Ma c’è anche il Vishing, con finti operatori che riescono a ottenere informazioni direttamente dalla vittima con una semplice telefonata. Pure il cloud è un ambiente sempre più preso di mira: come viene rilevato dal Threat Hunting Report 2025 di CrowdStrike “le intrusioni sono aumentate del 136% nella prima metà del 2025 rispetto a tutto il 2024”.
L’IA per truffare
Il game changer di cui più si sta parlando in ambito tecnologico, l’intelligenza artificiale, è diventata un’arma formidabile anche per i truffatori che possono generare immagini, video e audio sempre più credibili, simulando situazioni verosimili che traggono in inganno anche gli utenti più avveduti.
Di fronte a numeri che, anno dopo anno, confermano una crescita importante degli attacchi informatici sia contro aziende ed enti pubblici sia contro gli utenti è sempre bene ripassare alcuni consigli per rendere la vita un filo più difficile ai criminali informatici.
C’è chi ha due, tre o anche più: parliamo degli indirizzi mail. Con quelli si accede non soltanto alla casella del lavoro o quella personale, ma anche ad altri siti collegati a sistemi di pagamento come carte di debito. In molti casi per più mail si utilizza la medesima password, immutata da anni. Il consiglio degli esperti è di cambiarla di frequente e di fare in modo che sia sufficientemente lunga e sicura. Per chi lavora spesso a casa è anche buona cosa cambiare la password del Wi-Fi.
Il fattore umano conta
Il fattore umano, come ha rilevato Clusit, è nella maggior parte dei casi l’elemento che fa la differenza tra il successo o il fallimento di un attacco. In alcuni casi i truffatori generano ansia con contenuti che allarmano l’utente e gli fanno per questo compiere azioni affrettate; in altri si crea un indirizzo mail che assomiglia a quello di un collega o di un responsabile per chiedere di fare qualcosa (come, ad esempio, un bonifico).
Chi è stato vittima di situazioni simili è concorde su una cosa: sarebbe bastato fermarsi qualche secondo in più, fare una telefonata per avere conferma ed evitare un brutto infortunio. La fretta sul lavoro non è mai una buona consigliera. Quando si tratta di attacchi informatici è lo scivolo verso il disastro.
🤖 Risorse sull’IA - Pinterest ha annunciato un piano per licenziare il 15% dei dipendenti. La scelta è frutto della strategia della piattaforma per concentrare i fondi e il personale sull’intelligenza artificiale. La prospettiva è concentrarsi su professionalità che sappiano governare questa tecnologia.
🖊️Il prossimo cigno nero? - Dario Amodei, Ceo della società di IA Anthropic, ha pubblicato un lungo post per esprimere preoccupazione in merito all’intelligenza artificiale.
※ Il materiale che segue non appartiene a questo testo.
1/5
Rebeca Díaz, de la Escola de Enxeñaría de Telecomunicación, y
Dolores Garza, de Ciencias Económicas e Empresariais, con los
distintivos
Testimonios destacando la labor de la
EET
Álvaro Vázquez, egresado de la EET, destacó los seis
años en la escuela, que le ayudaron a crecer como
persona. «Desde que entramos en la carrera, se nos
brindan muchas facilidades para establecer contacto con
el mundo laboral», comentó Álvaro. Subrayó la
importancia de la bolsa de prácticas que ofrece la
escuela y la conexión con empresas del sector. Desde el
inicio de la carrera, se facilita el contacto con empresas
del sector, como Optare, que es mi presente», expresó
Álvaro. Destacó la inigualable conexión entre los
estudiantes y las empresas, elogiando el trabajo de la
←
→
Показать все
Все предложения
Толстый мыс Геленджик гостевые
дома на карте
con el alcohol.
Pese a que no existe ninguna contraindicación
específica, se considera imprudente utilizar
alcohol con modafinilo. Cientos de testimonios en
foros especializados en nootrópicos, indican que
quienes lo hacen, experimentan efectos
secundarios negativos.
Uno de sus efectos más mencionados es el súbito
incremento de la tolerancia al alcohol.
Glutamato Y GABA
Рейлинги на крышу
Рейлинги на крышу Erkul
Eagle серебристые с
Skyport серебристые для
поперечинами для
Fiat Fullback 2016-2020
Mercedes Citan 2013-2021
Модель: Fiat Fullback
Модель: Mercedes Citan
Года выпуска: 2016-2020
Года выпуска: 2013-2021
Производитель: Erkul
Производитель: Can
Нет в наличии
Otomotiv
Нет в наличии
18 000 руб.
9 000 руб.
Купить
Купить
Ha parlato di un “rito di passaggio” per tutti noi. “All'umanità sta per essere consegnato un potere quasi inimmaginabile, e non sappiamo se i nostri sistemi sociali, politici e tecnologici abbiano la maturità per maneggiarlo”.
🛩️ Posti in palio - Anduril, una delle società americane più innovative in ambito difesa, ha lanciato l’AI Gran Prix: si tratta di un concorso per far decollare droni autonomi. Gli sviluppatori più bravi possono ambire a premi in denaro (500mila dollari) o all’assunzione diretta nell’azienda.
“Se scritta in cinese la parola ‘crisi’ è composta da due caratteri: uno rappresenta il pericolo, l’altro l’opportunità”
John F. Kennedy, ex presidente degli Stati Uniti (1917 - 1963)
TryHackMe: è una piattaforma di formazione sulla sicurezza informatica disponibile su browser, con contenuti formativi per chiunque voglia fare pratica con nozioni di cybersicurezza.